Redma menilai harus ada peningkatan performa yang signifikan pada industri serat polyester jika neraca dagang serat ditargetkan positif. Pasalnya, lanjutnya, produksi industri rayon nasional saat ini sudah jauh melebihi kebutuhan nasional.
Terpisah, Sekretaris Jenderal Asosiasi Pertekstilan Indonesia (API) Rizal Rakhman meramalkan utilitas industri garmen pada akhir tahun dapat membaik ke posisi 80-90 peren. Sementara itu, utilitas industri hulu dan antara TPT diprediksi dapat kembali ke level 60-70 persen.
Rizal menilai penggunaan serat kapas saat ini cukup berisiko lantaran pergerakan barang yang masih terbatas di pasar global. Sementara itu, lanjutnya, penggunaan serat rayon saat ini lebih aman lantaran pasokan serat rayon di dalam negeri berlimpah.
Di sisi lain, Kementerian Perindustrian menyatakan akan ada investasi baru pada industri kain dalam waktu dekat.
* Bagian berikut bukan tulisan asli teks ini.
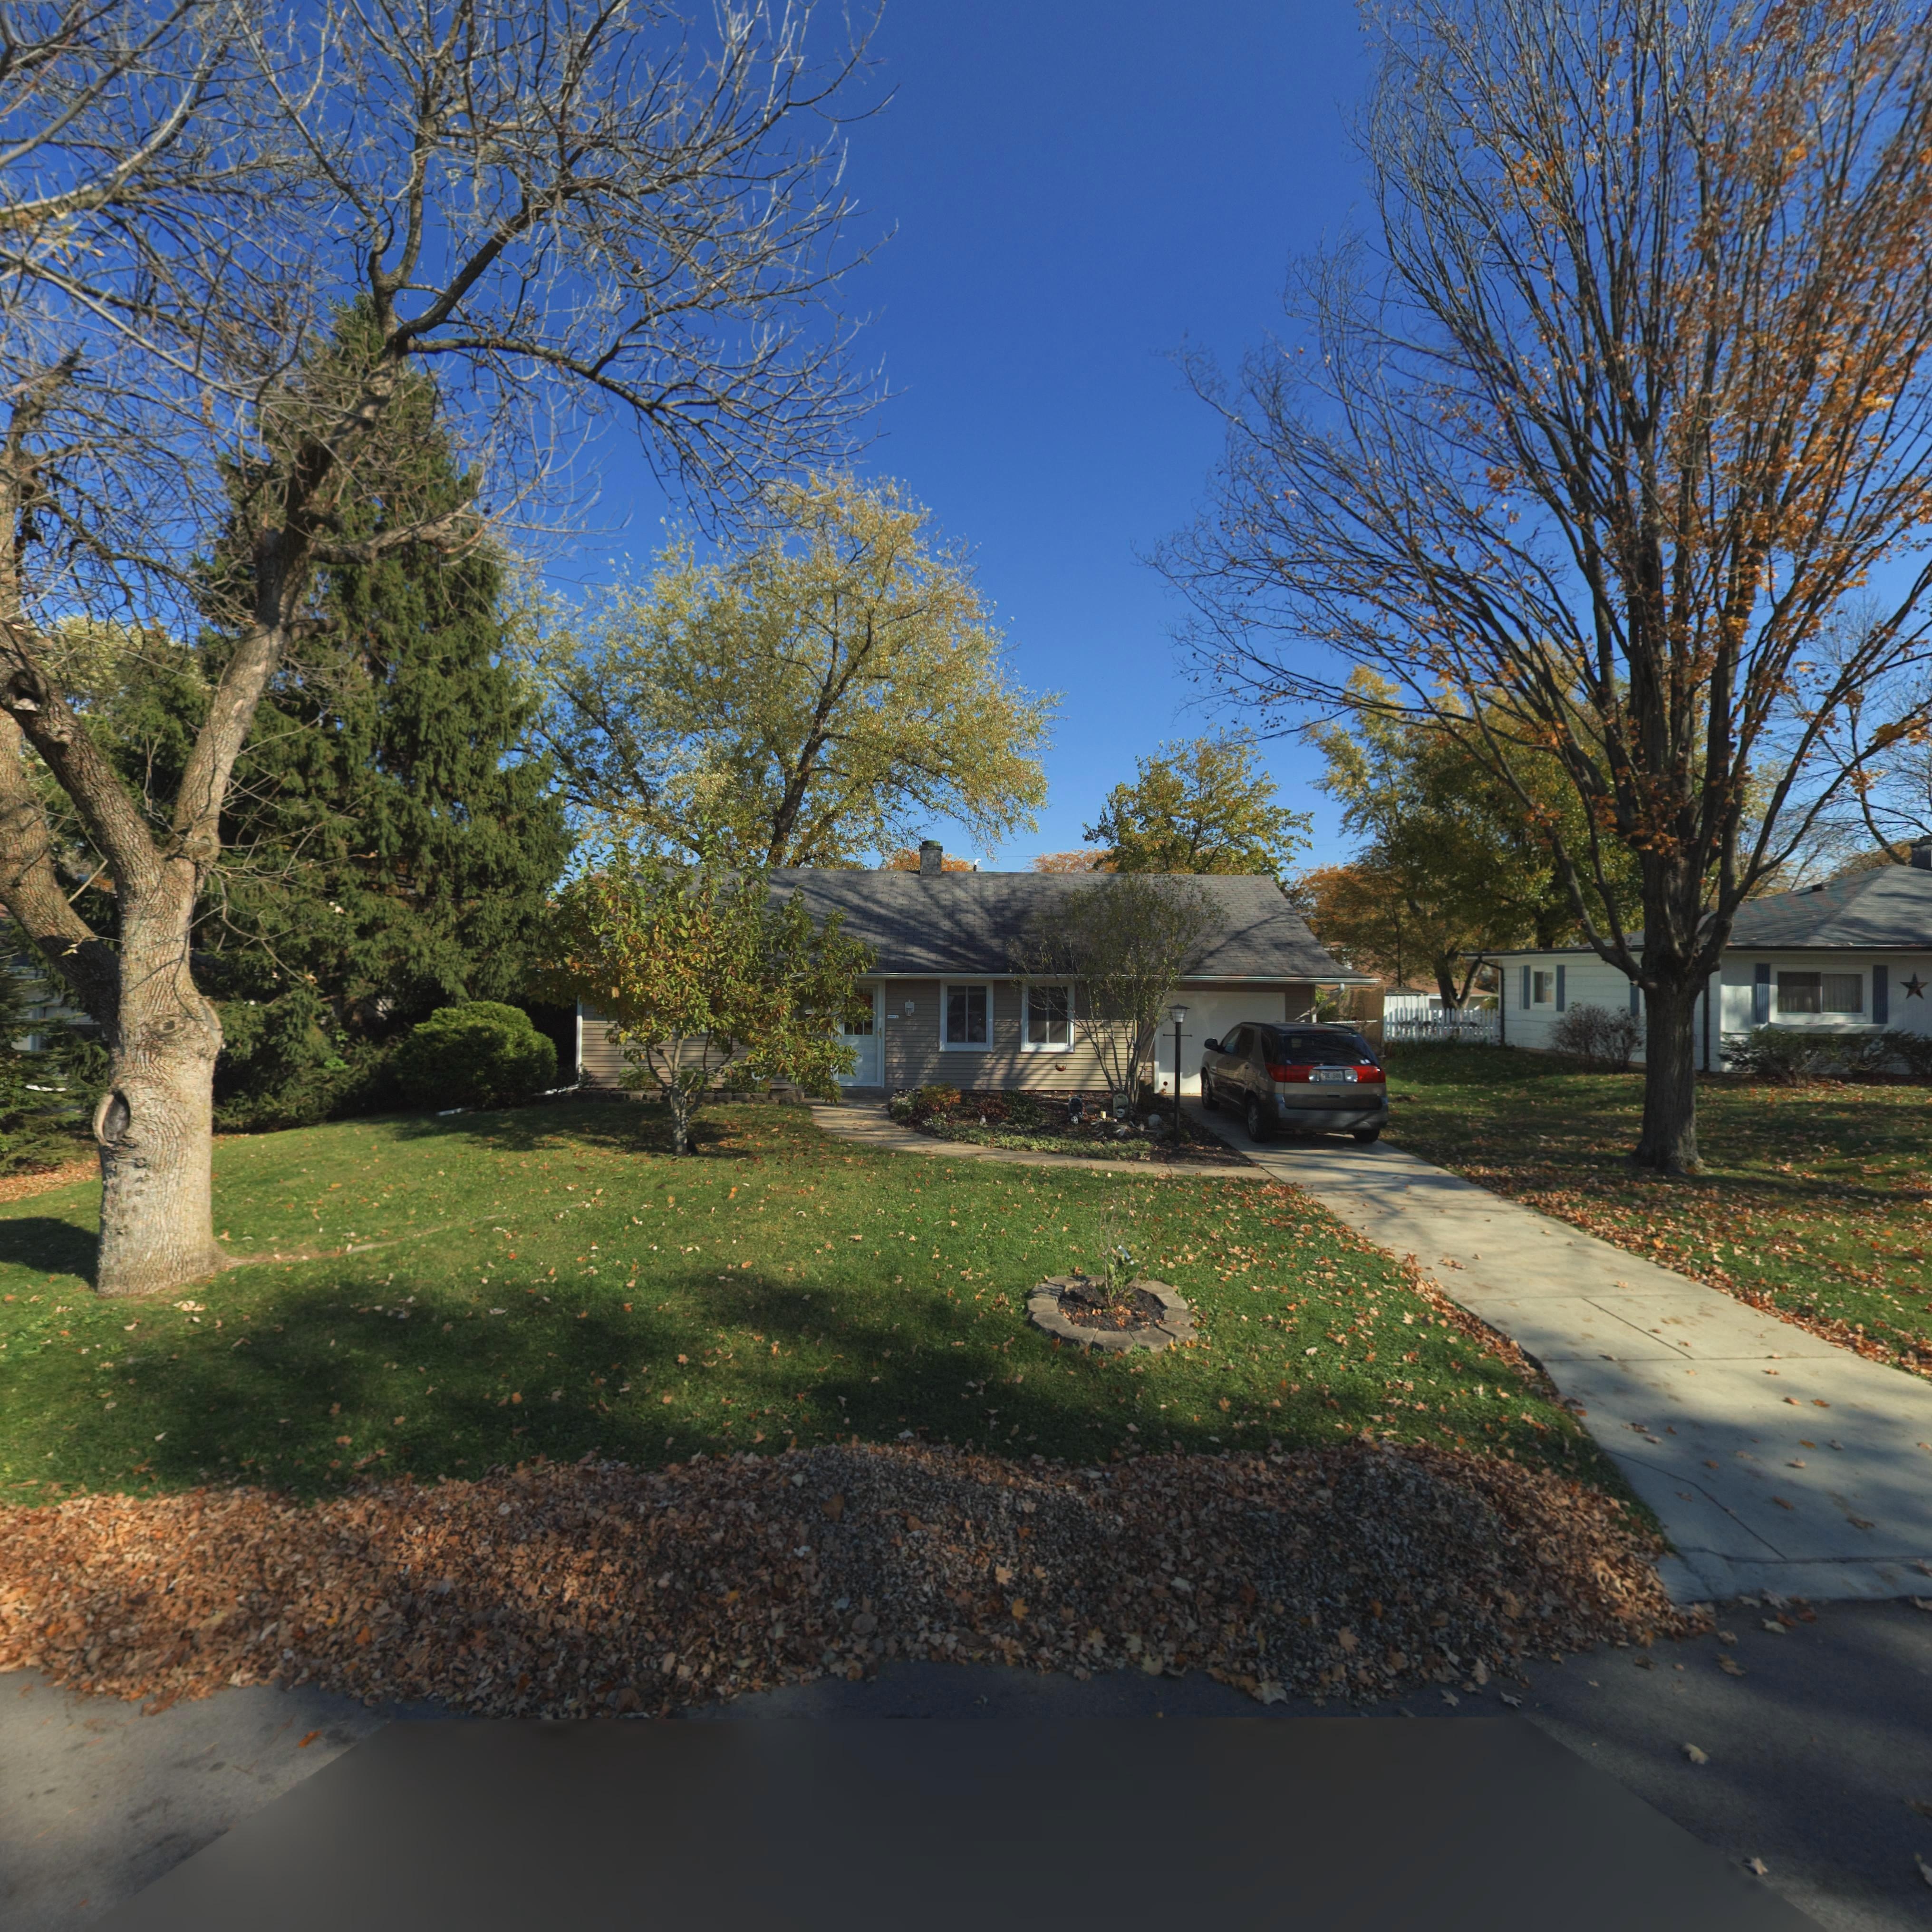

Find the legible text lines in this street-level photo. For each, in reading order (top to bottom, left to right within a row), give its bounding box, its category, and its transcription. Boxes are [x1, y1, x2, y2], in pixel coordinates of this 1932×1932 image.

[1322, 1072, 1341, 1078] None: PDE*500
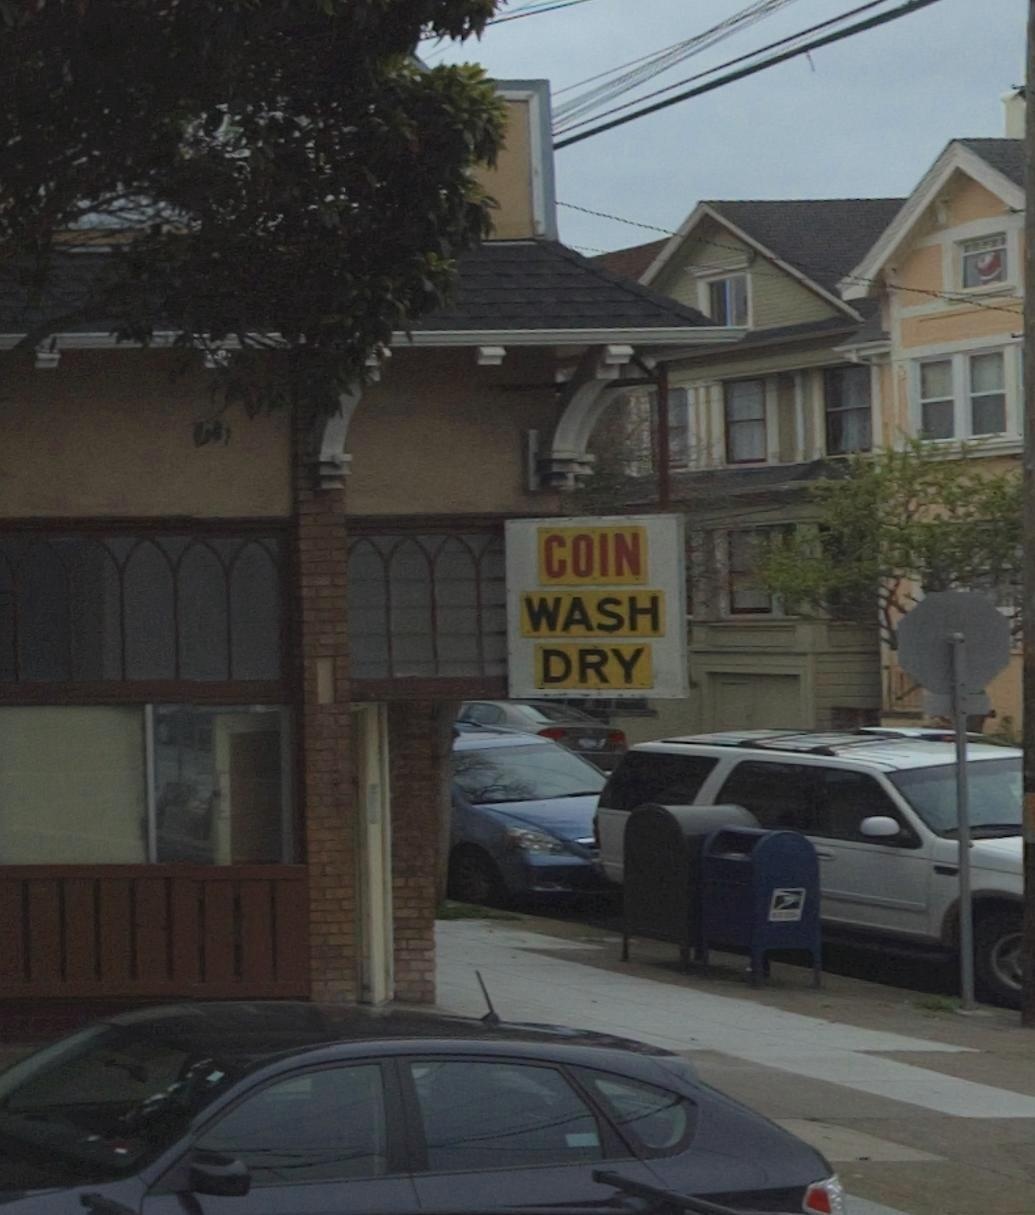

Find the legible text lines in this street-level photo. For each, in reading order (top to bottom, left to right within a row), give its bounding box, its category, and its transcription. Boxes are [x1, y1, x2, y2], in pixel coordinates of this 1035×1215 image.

[541, 530, 644, 581] None: COIN
[521, 592, 663, 636] None: WASH
[540, 644, 648, 687] None: DRY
Menanggapi hal tersebut, Rizal menilai hal tersebut merupakan konsekuensi logis dari pemberlakuan beleid bea masuk tindakan perlindungan (BMTP) produk kain belum lama ini.
"[Perbaikan utilitas] terutama akan terjadi pada industri garmen [berorientasi] lokal. [Proyeksi] itu kuncinya adalah menjaga impor pakaian jadi ke pasar domestik. Kalau itu [pakaian jadi impor] lolos, [industri] garmen lokal kita mati," katanya kepada Bisnis belum lama ini.
Sementara itu, Direktur Industri Tekstil, Kulit, dan Alas Kaki Kemenperin Elis Masitoh mengatakan berkurangnya impor kain di dalam negeri membuat parikan kain nasional memutuskan untuk melakukan investasi tambahan.
Pasalnya, kemampuan produksi industri kain saat ini hanya mampu memenuhi seperdelapan dari permintaan nasional.
"Sekarang, demand kain 8 juta meter per bulan. Jadi, beberapa industri sudah mulai investasi di [produk] weaving. [Ada] satu pabrikan [berencana] mendatangkan 400 mesin weaving," ucapnya.
Seperti diketahui, ada dua proses pengolahan benang menjadi kain, yakni knitting dan weaving. Adapun, kedua produk kain tersebut dikelompokkan menjadi kain mentah atau kain grey.
Proses selanjutnya dalam industri kain adalah megolah kain grey menjadi kain jadi melalui proses finishing. Elis berujar permintaan kain jadi saat ini juga tinggi lantaran permintaan pada industri garmen mulai bergerak.